INFORMATION SUPPLIED:
──────

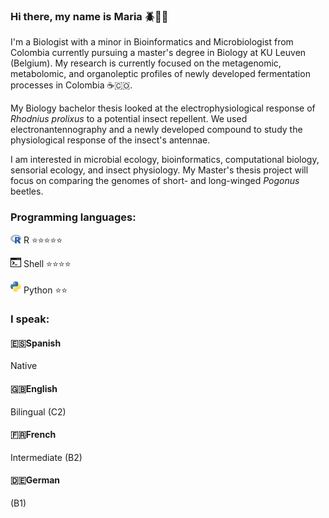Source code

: ### Hi there, my name is Maria 🪲🧬🔬

I'm a Biologist with a minor in Bioinformatics and Microbiologist from Colombia currently pursuing a master's degree in Biology at KU Leuven (Belgium). My research is currently focused on the metagenomic, metabolomic, and organoleptic profiles of newly developed fermentation processes in Colombia ☕️🇨🇴. 

My Biology bachelor thesis looked at the electrophysiological response of *Rhodnius prolixus* to a potential insect repellent. We used electronantennography and a newly developed compound to study the physiological response of the insect's antennae. 

I am interested in microbial ecology, bioinformatics, computational biology, sensorial ecology, and insect physiology. My Master's thesis project will focus on comparing the genomes of short- and long-winged *Pogonus* beetles.

### Programming languages:
<img src="languages/R_logo.svg.png" width="17px"/> R ⭐️⭐️⭐️⭐️⭐️

<img src="languages/img_462515.png" width="17px"/> Shell ⭐️⭐️⭐️⭐️

<img src="languages/Python-logo-notext.png" width="17px"/> Python ⭐️⭐️

### I speak:
#### 🇪🇸Spanish
Native

#### 🇬🇧English
Bilingual (C2)

#### 🇫🇷French
Intermediate (B2)

#### 🇩🇪German
(B1)

<!--
**mariamadrid19/mariamadrid19** is a ✨ _special_ ✨ repository because its `README.md` (this file) appears on your GitHub profile.

Here are some ideas to get you started:

- 🔭 I’m currently working on ...
- 🌱 I’m currently learning ...
- 👯 I’m looking to collaborate on ...
- 🤔 I’m looking for help with ...
- 💬 Ask me about ...
- 📫 How to reach me: ...
- 😄 Pronouns: ...
- ⚡ Fun fact: ...
-->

──────

TASK REQUIREMENTS: Please, without any pictures, write out exactly the lines of the listing from its first line through the line that holds "My Biology bachelor", ends included, and nothing beyond them.

RESULT OF THIS TASK:
Source code

: ### Hi there, my name is Maria 🪲🧬🔬

I'm a Biologist with a minor in Bioinformatics and Microbiologist from Colombia currently pursuing a master's degree in Biology at KU Leuven (Belgium). My research is currently focused on the metagenomic, metabolomic, and organoleptic profiles of newly developed fermentation processes in Colombia ☕️🇨🇴. 

My Biology bachelor thesis looked at the electrophysiological response of *Rhodnius prolixus* to a potential insect repellent. We used electronantennography and a newly developed compound to study the physiological response of the insect's antennae. 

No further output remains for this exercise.